§ Your instructions: Below are the records; count the lines in which "picture" occurs and report only that number.

§ Source material:
"""

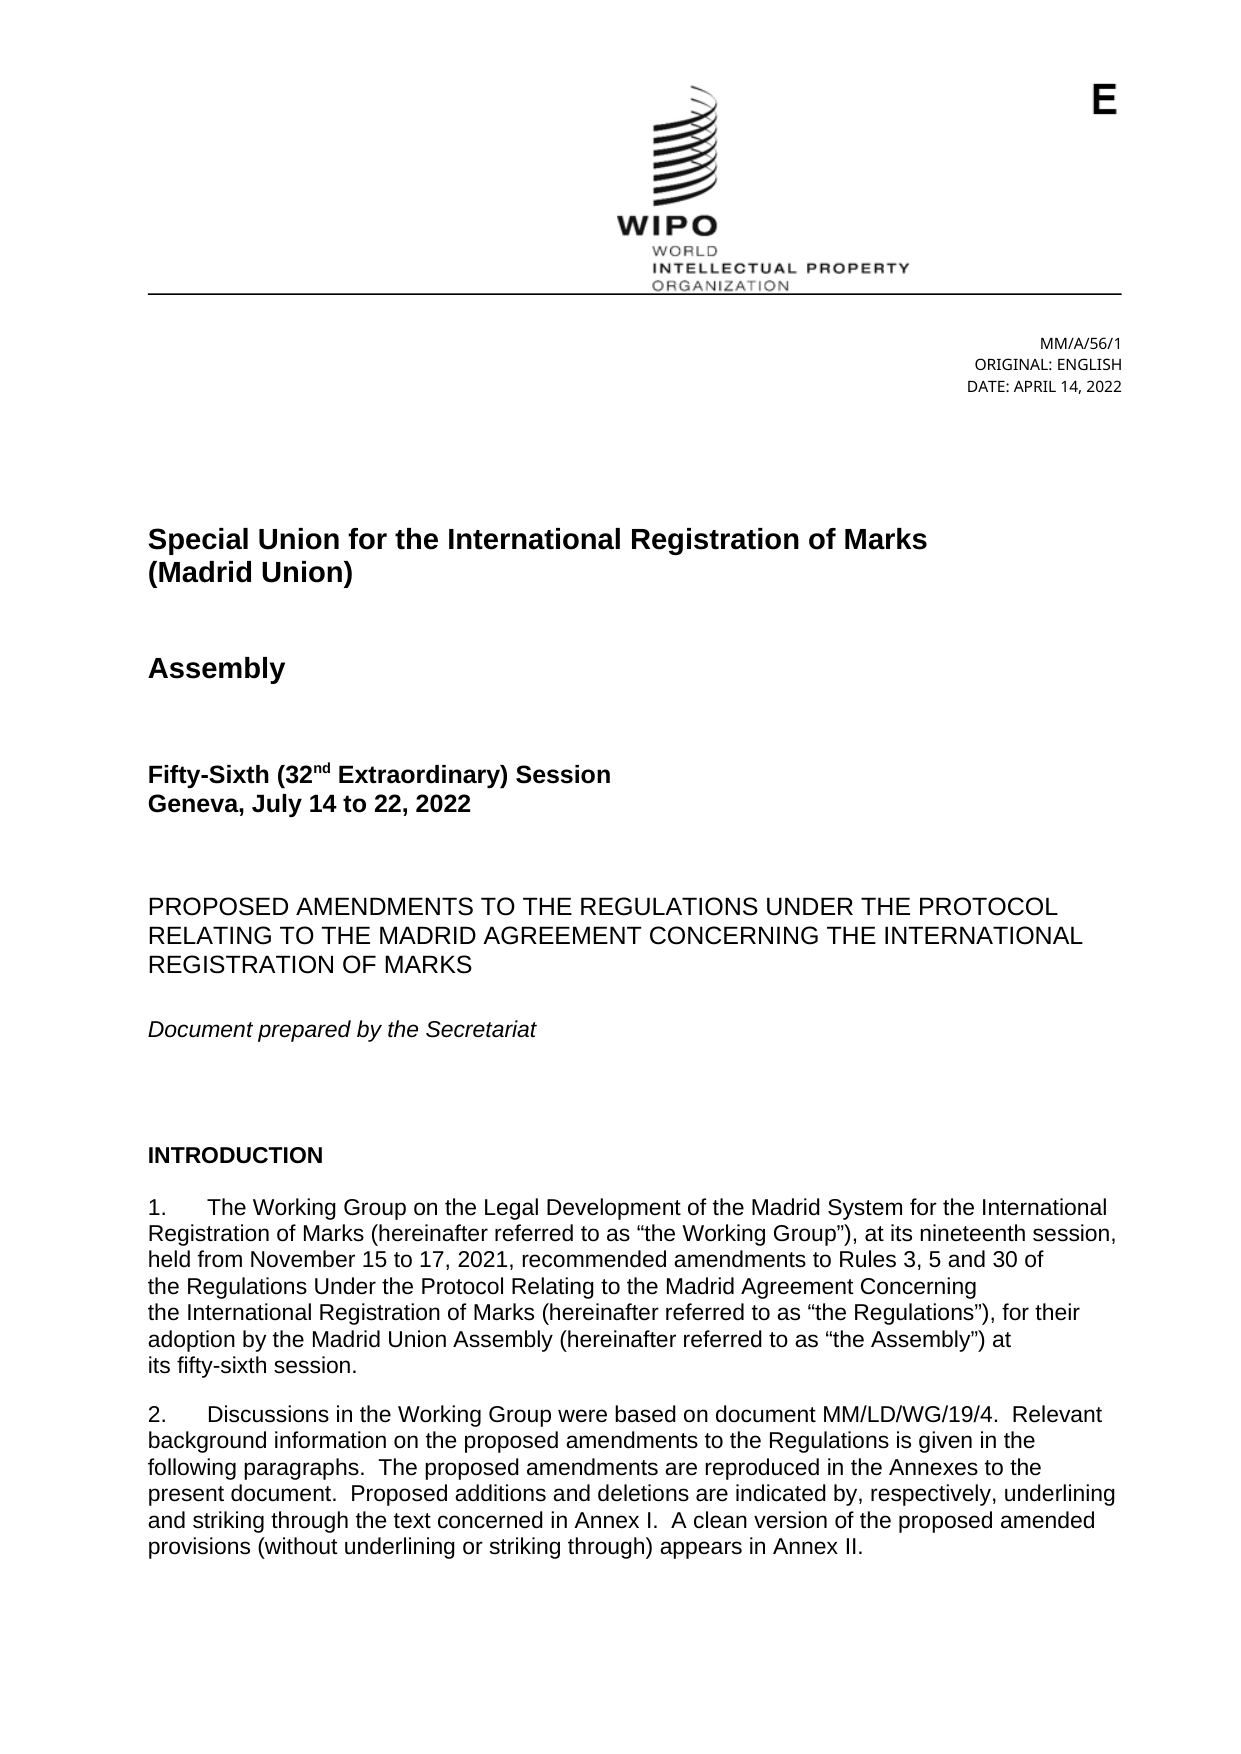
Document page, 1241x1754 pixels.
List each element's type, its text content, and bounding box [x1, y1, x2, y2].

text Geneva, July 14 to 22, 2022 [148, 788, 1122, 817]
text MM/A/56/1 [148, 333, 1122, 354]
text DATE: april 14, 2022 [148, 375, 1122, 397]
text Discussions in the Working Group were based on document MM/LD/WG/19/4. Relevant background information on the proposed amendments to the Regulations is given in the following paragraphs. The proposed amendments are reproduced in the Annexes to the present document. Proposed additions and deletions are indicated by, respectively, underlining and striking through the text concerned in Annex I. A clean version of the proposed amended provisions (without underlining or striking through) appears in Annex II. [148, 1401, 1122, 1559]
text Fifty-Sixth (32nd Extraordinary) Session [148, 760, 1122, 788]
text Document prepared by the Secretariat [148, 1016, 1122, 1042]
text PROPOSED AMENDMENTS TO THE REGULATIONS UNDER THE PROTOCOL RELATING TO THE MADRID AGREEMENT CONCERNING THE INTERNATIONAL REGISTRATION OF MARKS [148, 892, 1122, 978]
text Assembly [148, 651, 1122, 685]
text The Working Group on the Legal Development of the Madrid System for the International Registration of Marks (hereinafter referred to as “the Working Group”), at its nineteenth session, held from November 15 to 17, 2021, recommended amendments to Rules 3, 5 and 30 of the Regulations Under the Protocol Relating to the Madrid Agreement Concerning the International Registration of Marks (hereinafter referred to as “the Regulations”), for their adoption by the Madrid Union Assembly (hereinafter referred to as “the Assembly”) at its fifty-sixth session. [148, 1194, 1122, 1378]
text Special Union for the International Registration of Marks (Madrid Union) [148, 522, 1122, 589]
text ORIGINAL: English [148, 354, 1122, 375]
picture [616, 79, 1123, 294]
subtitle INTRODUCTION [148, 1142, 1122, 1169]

"""
"""

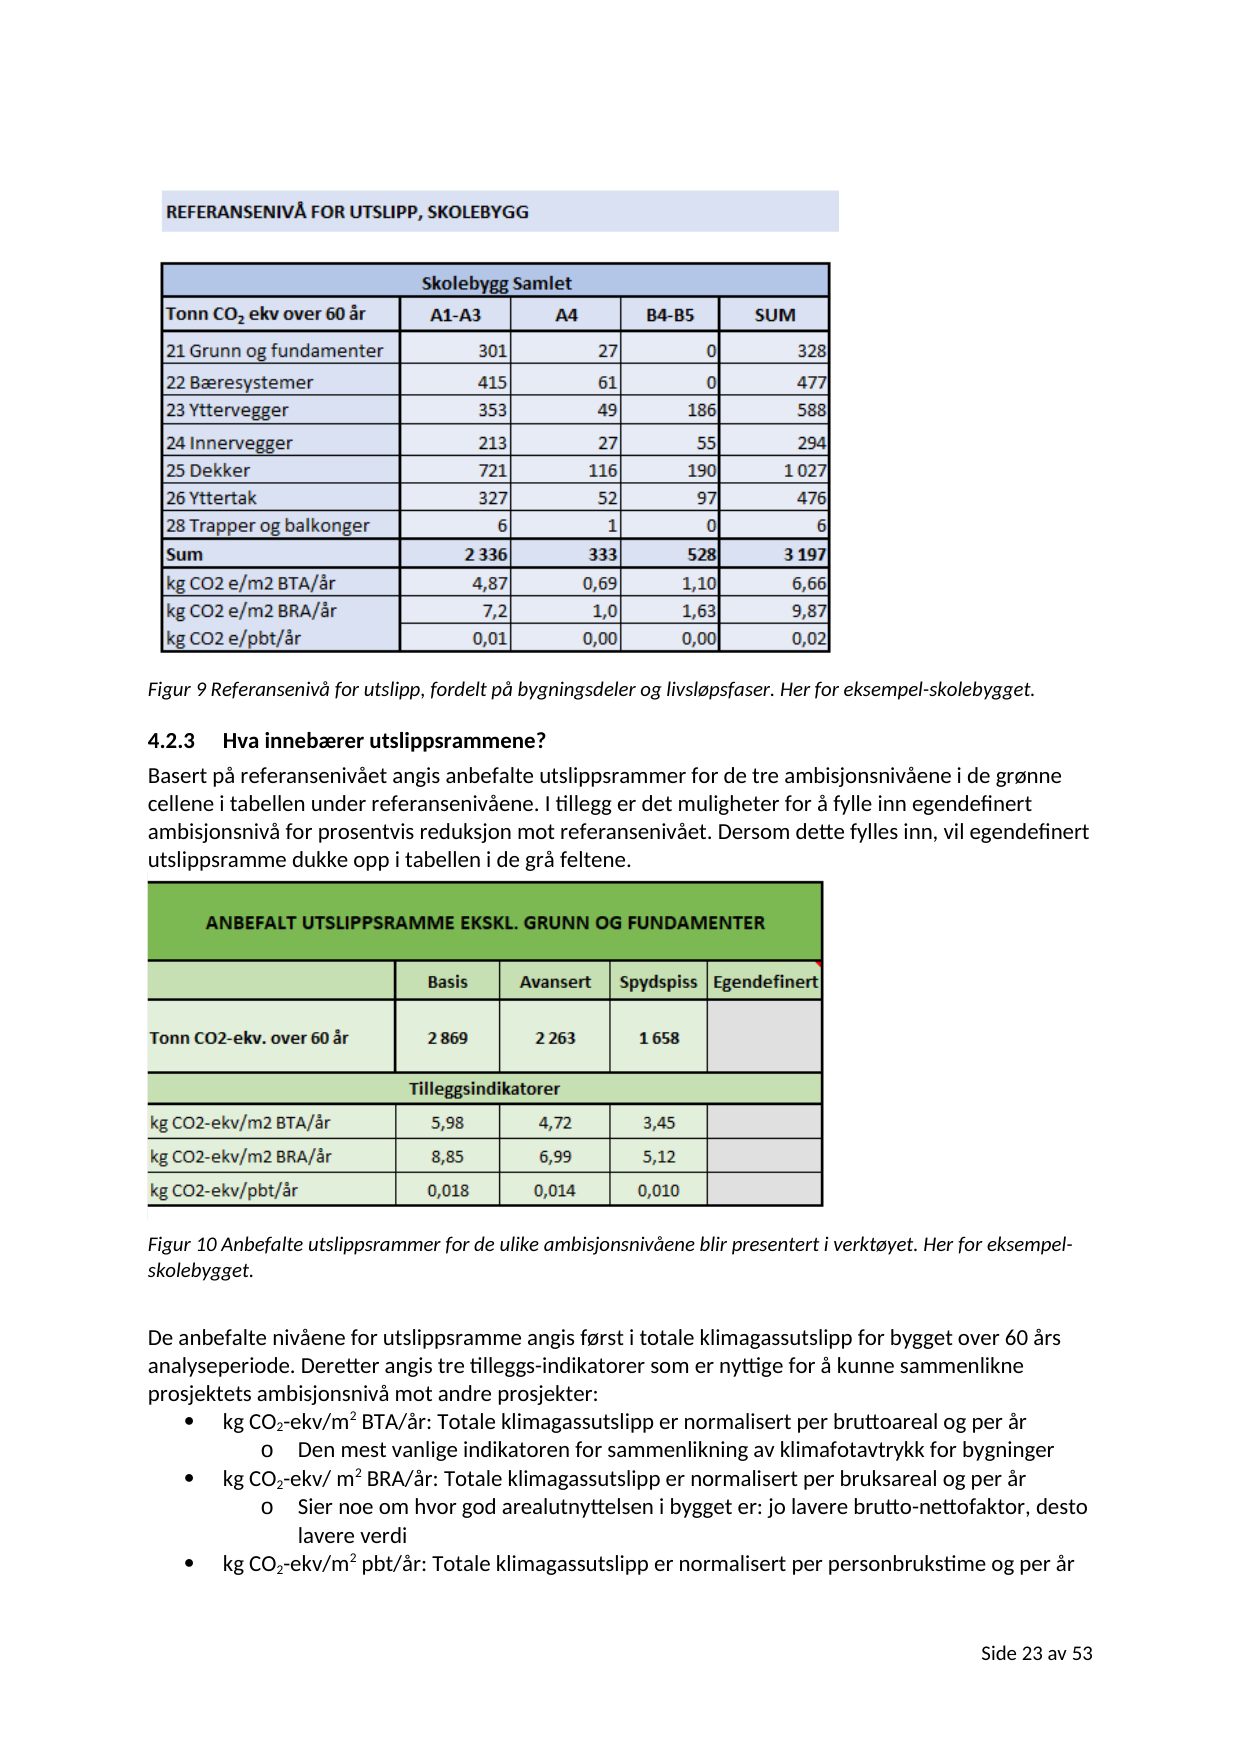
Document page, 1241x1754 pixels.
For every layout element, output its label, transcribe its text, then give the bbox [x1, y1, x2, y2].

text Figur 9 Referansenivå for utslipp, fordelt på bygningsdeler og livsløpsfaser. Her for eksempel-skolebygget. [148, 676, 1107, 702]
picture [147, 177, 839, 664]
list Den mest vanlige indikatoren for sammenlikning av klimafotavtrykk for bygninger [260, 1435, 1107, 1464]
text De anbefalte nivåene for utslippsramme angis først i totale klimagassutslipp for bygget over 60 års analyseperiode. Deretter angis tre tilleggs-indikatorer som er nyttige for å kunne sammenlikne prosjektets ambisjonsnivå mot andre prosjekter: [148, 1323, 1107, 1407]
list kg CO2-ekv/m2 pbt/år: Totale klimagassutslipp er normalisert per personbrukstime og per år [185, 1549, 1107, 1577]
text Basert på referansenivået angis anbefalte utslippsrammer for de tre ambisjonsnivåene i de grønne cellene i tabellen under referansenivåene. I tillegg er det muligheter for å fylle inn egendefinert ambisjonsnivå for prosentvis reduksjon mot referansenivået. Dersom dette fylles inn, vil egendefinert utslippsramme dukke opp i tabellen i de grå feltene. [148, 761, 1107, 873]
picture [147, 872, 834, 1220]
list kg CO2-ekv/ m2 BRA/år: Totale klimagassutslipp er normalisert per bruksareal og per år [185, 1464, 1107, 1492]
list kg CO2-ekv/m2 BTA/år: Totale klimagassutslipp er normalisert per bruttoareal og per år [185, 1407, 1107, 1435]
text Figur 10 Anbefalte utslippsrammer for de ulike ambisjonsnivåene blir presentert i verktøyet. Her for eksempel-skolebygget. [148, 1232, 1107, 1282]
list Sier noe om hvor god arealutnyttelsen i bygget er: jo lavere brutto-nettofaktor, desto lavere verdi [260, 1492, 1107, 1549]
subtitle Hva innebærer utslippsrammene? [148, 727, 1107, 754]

"""

§ Output: 3